Metropolitan government unveils draft plan to support sector buoyed by cutting-edge solutions
Shenzhen, Guangdong province, aims to build an international center of financial technology by 2025 through an all-around digital upgrading of financial institutions and propping up real economies with innovative fundraising channels.
The target was proposed in a draft plan unveiled recently by the municipal financial regulatory authority. The plan stated Shenzhen will build five industrial parks and office clusters oriented toward fintech development, and cultivate more than 10 world-renowned leading fintech firms.
On the heels of the document, China Development Bank and Guangming district in Shenzhen signed a 10 billion yuan ($1.42 billion) fintech funding agreement on Monday to meet diversified fundraising demand for scientific research and commercializing projects at a science town in the district. The town is pinned as one of the national science centers located in the Guangdong-Hong Kong-Macao Greater Bay Area. Several supercomputers in the town are expected to pave the way for fintech innovations, including Peng Cheng Cloud Brain jointly forged by Huawei and Peng Cheng Laboratory.
Similar to the annual fintech week in Hong Kong and FinTech Festival in Singapore, Shenzhen announced it would organize an annual fintech festival starting this year. As part of the festival, an international competition-The FinTechathon-kicked off this week.
Liu Guohong, director of the Finance and Modern Industry Research Center at the Shenzhen-based think tank China Development Institute, said Shenzhen has already laid a strong foundation but there is still a gap between it and global fintech hubs such as New York and Singapore.
Many financial heavyweights have set up their technology subsidiaries in the city, including banks and securities agencies. Shenzhen-based technological behemoths like Tencent and Huawei have invested heavily in related technology platforms. WeBank, China's first private and digital-only bank, was also founded in Shenzhen.
The city's advantage is in technical support in software and hardware, with an array of leading technology firms' established platforms. But Liu also pointed out that its weakness is its supervision and talent pool compared to Beijing and Shanghai.
In the Global Financial Centres Index jointly published by Z/Yen, a British think tank, and China Development Institute in March, Shenzhen ranked 10th, following Shanghai in fourth and Beijing in eighth.
In addition to urging financial institutions to bolster the technology sector, the new government document also emphasizes harnessing technology as a tool to make financial service breakthroughs, he said.
The plan encourages financial firms to make full use of technologies, such as big data and artificial intelligence, and to digitalize loan approvals and risk controls. For instance, comprehensive analysis based on data from firms, public services and financial sectors can provide accurate profiles of potential borrowers so that the reliance on collateral can be reduced and information gaps between banks and borrowers narrowed.
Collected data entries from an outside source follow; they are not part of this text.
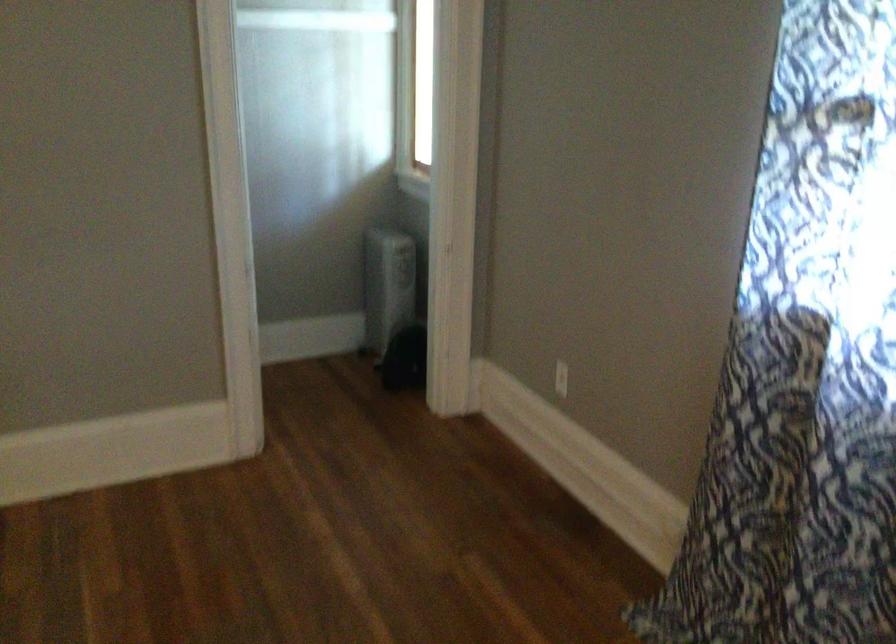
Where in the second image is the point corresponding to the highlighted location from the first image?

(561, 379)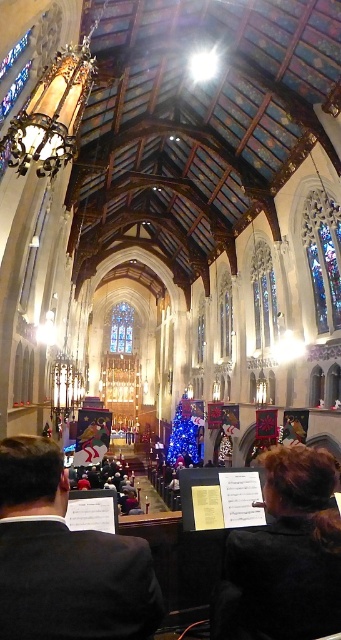
Which is below, dark suit at center or stained glass window at upper center?

dark suit at center is below.

Who is higher up, dark suit at center or stained glass window at upper center?

stained glass window at upper center is above.

Locate an element on the screen. The image size is (341, 640). dark suit at center is located at coordinates (65, 557).

Who is positioned more to the left, dark suit at center or stained glass window at center?

Positioned to the left is stained glass window at center.

Is dark suit at center behind stained glass window at center?

That is False.

Is point (7, 592) in front of point (132, 310)?

Yes, point (7, 592) is in front of point (132, 310).

The image size is (341, 640). I want to click on dark suit at center, so point(65,557).

Is point (305, 198) behind point (120, 310)?

No, (305, 198) is closer to viewer.

In the scene shown: Does stained glass window at upper right have a larger size compared to stained glass window at center?

No, stained glass window at upper right is not bigger than stained glass window at center.

Describe the element at coordinates (322, 257) in the screenshot. Image resolution: width=341 pixels, height=640 pixels. I see `stained glass window at upper right` at that location.

The image size is (341, 640). I want to click on stained glass window at upper right, so click(x=322, y=257).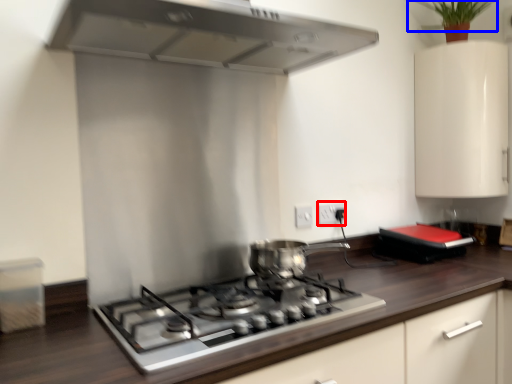
Question: Which object appears closest to the camera in this image, electric outlet (highlighted by a red box) or plant (highlighted by a blue box)?

Choices:
 (A) electric outlet
 (B) plant

Answer: (B)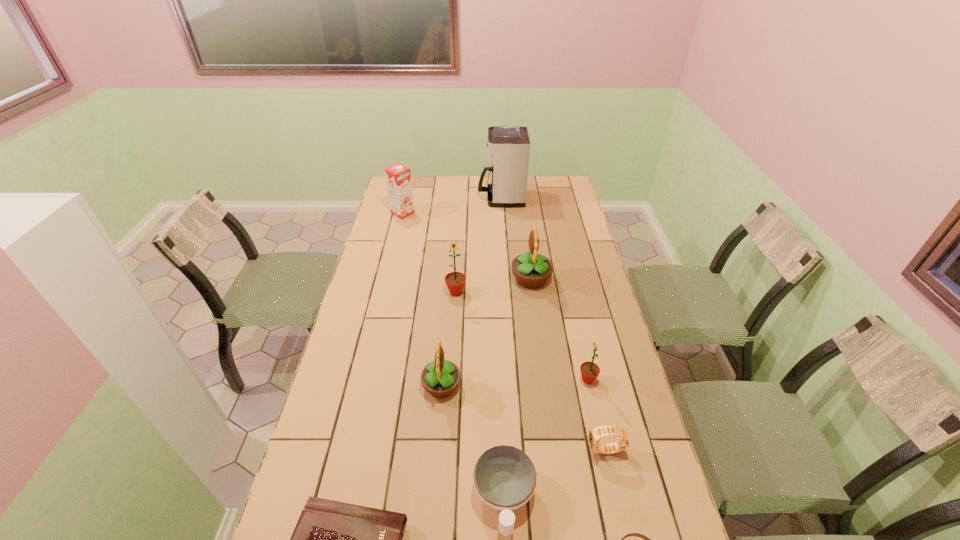
Locate an element on the screen. This screenshot has width=960, height=540. vacant region located 0.220m on the face of the smaller green sunflower is located at coordinates (506, 380).

You are a GUI agent. You are given a task and a screenshot of the screen. Output one action in this format:
    pyautogui.click(x=<x>, y=<y>)
    Task: Click on the free space located on the face of the smaller green sunflower
    The image size is (960, 540).
    Given the screenshot: What is the action you would take?
    pyautogui.click(x=519, y=380)

Where is `free space located 0.090m on the face of the smaller green sunflower`? free space located 0.090m on the face of the smaller green sunflower is located at coordinates (549, 380).

This screenshot has height=540, width=960. Identify the location of vacant area located on the face of the watch. (555, 450).

The height and width of the screenshot is (540, 960). I want to click on vacant space located 0.280m on the face of the watch, so click(484, 450).

Image resolution: width=960 pixels, height=540 pixels. I want to click on vacant area located on the face of the watch, so click(x=461, y=450).

The image size is (960, 540). Find the location of `object located at the far edge`. object located at the far edge is located at coordinates (508, 146).

The height and width of the screenshot is (540, 960). What are the coordinates of `object positioned at the left edge` in the screenshot? It's located at (398, 177).

Where is `sunflower present at the right edge`? This screenshot has height=540, width=960. sunflower present at the right edge is located at coordinates (589, 371).

This screenshot has width=960, height=540. Find the location of `watch at the right edge`. watch at the right edge is located at coordinates (595, 434).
Shenzhen HTI Group Co Ltd, a local investment firm for high-tech startups, has established an online fundraising platform to provide loans without traditional collateral requirements.
Zhang Meng, director of risk control in the company's fundraising arm, said they developed an intelligent risk control model based on big data analysis of statistics in business operations, legal departments, tax systems, intellectual property and social credit information.
As for supervision, Liu Yang, deputy director of the technology section of the Shenzhen Central Subbranch of the People's Bank of China, said the central bank initiated fintech innovation supervision pilots in 2020 and so far, nine innovative fintech applications are undergoing tests for blockchain, big data, cloud computer and AI technologies.